#### What is expected
Update the material from its first line through the line containing "modern dan bisa" by replacing "Sandymoon" with "Sandy Moon", and leave everything else unchanged.
⟨
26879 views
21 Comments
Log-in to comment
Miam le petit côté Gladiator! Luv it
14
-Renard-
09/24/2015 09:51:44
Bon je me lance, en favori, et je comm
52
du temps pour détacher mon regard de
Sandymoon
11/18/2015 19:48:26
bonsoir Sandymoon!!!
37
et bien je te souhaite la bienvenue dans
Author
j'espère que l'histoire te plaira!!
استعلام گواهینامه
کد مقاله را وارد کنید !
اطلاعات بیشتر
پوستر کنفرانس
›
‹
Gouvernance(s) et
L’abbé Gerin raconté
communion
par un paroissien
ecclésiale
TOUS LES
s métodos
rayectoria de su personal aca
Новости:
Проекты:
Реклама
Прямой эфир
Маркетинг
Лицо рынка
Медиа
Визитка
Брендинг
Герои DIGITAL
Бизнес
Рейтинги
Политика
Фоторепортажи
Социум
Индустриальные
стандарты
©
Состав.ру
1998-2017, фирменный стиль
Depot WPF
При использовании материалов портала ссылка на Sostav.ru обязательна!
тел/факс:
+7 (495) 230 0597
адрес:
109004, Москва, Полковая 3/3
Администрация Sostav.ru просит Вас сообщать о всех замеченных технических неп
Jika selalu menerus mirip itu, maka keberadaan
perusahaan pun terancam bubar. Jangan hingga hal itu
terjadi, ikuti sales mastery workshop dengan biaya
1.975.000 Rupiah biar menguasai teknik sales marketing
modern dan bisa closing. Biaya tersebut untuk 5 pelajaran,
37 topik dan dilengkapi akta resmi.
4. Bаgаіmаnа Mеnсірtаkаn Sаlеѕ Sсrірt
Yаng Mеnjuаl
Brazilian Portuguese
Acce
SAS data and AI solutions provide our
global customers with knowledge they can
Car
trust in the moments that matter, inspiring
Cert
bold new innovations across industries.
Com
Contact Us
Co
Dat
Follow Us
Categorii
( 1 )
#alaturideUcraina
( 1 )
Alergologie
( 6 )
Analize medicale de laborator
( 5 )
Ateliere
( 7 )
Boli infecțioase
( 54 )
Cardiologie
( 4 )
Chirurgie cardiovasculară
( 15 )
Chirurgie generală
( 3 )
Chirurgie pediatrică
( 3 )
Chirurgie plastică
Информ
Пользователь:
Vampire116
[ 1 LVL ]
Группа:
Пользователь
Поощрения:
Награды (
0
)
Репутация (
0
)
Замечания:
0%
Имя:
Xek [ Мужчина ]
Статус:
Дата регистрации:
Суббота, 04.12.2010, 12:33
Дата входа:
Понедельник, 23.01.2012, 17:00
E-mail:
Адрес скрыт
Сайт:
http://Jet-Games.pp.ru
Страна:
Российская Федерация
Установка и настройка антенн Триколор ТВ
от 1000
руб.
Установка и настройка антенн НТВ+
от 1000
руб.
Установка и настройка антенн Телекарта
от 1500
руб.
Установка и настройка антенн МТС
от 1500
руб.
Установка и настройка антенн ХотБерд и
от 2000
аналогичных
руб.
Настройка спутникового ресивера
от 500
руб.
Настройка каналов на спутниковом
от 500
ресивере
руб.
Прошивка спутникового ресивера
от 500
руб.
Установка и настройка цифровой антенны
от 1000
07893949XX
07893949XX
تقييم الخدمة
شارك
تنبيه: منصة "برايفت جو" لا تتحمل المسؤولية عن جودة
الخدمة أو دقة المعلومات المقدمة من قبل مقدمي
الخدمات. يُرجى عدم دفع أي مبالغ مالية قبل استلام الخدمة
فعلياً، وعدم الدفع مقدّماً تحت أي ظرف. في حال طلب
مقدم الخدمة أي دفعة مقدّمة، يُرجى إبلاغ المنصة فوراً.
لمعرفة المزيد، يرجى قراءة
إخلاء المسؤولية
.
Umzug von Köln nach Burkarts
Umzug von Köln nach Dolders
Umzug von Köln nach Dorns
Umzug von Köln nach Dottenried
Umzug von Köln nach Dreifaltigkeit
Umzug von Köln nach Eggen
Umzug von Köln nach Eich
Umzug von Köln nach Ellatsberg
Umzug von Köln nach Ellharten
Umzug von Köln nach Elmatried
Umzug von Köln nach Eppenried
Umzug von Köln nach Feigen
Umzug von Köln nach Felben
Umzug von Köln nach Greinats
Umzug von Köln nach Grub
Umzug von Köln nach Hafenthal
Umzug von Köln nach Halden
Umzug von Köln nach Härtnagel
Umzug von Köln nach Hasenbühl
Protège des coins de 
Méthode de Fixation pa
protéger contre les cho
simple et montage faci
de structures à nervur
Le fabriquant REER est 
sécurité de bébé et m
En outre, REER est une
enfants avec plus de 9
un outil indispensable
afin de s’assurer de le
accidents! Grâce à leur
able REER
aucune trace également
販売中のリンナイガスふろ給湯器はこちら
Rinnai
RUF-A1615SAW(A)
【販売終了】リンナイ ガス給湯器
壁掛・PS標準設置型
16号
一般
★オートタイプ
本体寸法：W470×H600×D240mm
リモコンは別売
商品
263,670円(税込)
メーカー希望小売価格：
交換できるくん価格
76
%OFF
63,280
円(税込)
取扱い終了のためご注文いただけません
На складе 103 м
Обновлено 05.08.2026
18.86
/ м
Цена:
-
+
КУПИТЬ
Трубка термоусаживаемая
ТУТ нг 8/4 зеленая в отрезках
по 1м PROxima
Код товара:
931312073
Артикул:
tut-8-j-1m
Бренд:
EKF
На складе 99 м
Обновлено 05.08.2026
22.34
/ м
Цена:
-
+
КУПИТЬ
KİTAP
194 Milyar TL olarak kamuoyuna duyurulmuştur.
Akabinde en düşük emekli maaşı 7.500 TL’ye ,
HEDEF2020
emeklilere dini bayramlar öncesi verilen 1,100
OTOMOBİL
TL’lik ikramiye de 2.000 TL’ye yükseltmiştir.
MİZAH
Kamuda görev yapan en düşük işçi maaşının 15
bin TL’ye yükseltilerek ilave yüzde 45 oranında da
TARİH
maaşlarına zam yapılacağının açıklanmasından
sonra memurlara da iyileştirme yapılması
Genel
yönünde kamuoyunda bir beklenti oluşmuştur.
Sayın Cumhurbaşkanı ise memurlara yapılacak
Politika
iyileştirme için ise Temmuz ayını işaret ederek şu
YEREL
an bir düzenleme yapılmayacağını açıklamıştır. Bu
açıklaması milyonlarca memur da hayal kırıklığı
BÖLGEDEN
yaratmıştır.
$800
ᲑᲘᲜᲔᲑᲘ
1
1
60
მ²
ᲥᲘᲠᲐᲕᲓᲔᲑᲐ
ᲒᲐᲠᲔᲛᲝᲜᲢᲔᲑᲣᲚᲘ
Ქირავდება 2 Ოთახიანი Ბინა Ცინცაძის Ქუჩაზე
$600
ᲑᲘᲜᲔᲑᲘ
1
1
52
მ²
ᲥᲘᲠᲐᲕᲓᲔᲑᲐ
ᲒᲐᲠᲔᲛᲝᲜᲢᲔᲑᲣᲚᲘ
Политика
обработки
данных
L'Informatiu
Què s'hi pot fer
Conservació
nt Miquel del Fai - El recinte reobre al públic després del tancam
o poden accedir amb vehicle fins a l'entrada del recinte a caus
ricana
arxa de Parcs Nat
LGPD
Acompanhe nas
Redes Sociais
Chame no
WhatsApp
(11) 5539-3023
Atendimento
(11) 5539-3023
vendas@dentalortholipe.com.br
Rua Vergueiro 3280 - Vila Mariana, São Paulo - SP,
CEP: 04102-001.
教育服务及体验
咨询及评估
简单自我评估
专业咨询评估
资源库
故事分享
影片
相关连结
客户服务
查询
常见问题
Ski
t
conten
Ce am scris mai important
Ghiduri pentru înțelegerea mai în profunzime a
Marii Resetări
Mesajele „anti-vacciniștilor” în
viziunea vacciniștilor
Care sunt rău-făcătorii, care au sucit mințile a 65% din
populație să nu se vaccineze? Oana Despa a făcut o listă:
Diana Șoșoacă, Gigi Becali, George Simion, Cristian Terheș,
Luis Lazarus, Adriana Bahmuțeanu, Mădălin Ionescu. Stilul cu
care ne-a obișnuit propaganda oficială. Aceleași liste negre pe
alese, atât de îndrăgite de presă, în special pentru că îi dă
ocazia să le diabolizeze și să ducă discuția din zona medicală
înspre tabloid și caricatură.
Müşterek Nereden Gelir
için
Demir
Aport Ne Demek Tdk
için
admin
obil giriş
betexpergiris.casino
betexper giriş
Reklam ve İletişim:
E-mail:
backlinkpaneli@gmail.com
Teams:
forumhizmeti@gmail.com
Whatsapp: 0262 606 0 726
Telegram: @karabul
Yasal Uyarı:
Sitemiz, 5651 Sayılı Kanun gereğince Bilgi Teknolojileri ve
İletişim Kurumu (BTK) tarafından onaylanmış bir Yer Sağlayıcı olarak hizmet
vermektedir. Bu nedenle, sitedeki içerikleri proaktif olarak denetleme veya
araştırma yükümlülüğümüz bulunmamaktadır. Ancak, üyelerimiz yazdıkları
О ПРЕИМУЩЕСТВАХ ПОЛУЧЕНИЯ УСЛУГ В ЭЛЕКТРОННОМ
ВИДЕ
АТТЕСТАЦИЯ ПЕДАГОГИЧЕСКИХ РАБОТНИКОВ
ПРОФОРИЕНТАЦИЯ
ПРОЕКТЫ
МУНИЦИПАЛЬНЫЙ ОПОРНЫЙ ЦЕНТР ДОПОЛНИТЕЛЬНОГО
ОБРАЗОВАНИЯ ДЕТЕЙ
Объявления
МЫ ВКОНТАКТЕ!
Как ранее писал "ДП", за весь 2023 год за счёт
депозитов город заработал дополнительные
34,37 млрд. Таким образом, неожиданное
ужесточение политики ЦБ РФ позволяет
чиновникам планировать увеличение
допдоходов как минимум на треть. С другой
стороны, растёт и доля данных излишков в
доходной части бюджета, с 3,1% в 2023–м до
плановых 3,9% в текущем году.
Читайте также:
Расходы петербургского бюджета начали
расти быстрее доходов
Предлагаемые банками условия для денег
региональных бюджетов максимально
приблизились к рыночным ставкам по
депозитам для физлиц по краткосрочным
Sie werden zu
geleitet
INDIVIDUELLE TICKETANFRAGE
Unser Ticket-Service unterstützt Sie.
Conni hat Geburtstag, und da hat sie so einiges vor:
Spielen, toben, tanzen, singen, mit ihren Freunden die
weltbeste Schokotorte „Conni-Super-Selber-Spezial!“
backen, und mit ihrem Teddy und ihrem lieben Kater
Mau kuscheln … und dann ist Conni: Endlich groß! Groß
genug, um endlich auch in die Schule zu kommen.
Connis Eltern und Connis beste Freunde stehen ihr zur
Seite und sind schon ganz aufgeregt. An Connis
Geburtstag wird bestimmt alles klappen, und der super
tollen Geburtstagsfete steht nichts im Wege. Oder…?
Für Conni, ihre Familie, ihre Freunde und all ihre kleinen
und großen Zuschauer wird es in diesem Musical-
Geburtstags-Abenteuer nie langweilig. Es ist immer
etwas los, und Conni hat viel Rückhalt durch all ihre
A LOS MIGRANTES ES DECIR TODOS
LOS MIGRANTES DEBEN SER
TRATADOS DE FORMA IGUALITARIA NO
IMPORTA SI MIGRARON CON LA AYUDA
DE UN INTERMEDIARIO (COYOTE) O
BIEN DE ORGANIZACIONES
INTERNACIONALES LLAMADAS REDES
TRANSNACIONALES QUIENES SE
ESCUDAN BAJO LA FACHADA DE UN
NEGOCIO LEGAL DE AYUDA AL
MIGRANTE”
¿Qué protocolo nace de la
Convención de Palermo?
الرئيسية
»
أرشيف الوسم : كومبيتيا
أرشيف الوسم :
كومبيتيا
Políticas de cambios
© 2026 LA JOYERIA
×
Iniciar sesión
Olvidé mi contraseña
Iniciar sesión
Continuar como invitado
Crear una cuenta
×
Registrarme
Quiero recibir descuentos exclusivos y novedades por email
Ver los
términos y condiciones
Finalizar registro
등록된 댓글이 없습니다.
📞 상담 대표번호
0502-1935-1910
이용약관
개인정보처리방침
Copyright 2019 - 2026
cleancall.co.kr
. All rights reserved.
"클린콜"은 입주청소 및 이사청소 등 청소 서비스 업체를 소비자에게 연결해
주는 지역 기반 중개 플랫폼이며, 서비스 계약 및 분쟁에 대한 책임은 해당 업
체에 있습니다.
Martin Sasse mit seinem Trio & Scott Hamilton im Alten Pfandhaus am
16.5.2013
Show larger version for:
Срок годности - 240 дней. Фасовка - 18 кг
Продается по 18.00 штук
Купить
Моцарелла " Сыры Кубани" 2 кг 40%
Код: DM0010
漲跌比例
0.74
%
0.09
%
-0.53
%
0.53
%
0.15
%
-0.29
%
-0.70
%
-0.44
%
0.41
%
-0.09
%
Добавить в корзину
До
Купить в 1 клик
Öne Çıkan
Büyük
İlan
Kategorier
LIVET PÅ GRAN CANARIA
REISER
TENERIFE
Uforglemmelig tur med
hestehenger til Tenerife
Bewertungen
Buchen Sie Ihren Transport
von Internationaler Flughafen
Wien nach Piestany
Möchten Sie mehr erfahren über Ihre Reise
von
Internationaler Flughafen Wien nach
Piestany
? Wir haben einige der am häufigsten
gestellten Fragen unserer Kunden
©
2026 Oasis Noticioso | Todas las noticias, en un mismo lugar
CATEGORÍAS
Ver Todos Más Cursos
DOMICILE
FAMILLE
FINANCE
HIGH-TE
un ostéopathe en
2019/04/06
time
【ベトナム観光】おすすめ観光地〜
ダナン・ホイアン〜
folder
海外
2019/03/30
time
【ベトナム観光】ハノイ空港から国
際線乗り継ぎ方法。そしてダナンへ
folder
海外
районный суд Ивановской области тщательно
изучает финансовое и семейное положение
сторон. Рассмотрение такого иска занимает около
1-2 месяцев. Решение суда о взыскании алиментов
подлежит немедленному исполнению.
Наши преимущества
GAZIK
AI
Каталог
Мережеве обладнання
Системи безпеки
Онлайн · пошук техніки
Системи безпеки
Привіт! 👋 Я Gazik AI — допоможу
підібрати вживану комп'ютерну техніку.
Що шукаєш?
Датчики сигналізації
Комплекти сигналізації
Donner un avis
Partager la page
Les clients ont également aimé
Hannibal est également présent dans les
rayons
⟩
#### Task solution
26879 views
21 Comments
Log-in to comment
Miam le petit côté Gladiator! Luv it
14
-Renard-
09/24/2015 09:51:44
Bon je me lance, en favori, et je comm
52
du temps pour détacher mon regard de
Sandy Moon
11/18/2015 19:48:26
bonsoir Sandy Moon!!!
37
et bien je te souhaite la bienvenue dans
Author
j'espère que l'histoire te plaira!!
استعلام گواهینامه
کد مقاله را وارد کنید !
اطلاعات بیشتر
پوستر کنفرانس
›
‹
Gouvernance(s) et
L’abbé Gerin raconté
communion
par un paroissien
ecclésiale
TOUS LES
s métodos
rayectoria de su personal aca
Новости:
Проекты:
Реклама
Прямой эфир
Маркетинг
Лицо рынка
Медиа
Визитка
Брендинг
Герои DIGITAL
Бизнес
Рейтинги
Политика
Фоторепортажи
Социум
Индустриальные
стандарты
©
Состав.ру
1998-2017, фирменный стиль
Depot WPF
При использовании материалов портала ссылка на Sostav.ru обязательна!
тел/факс:
+7 (495) 230 0597
адрес:
109004, Москва, Полковая 3/3
Администрация Sostav.ru просит Вас сообщать о всех замеченных технических неп
Jika selalu menerus mirip itu, maka keberadaan
perusahaan pun terancam bubar. Jangan hingga hal itu
terjadi, ikuti sales mastery workshop dengan biaya
1.975.000 Rupiah biar menguasai teknik sales marketing
modern dan bisa closing. Biaya tersebut untuk 5 pelajaran,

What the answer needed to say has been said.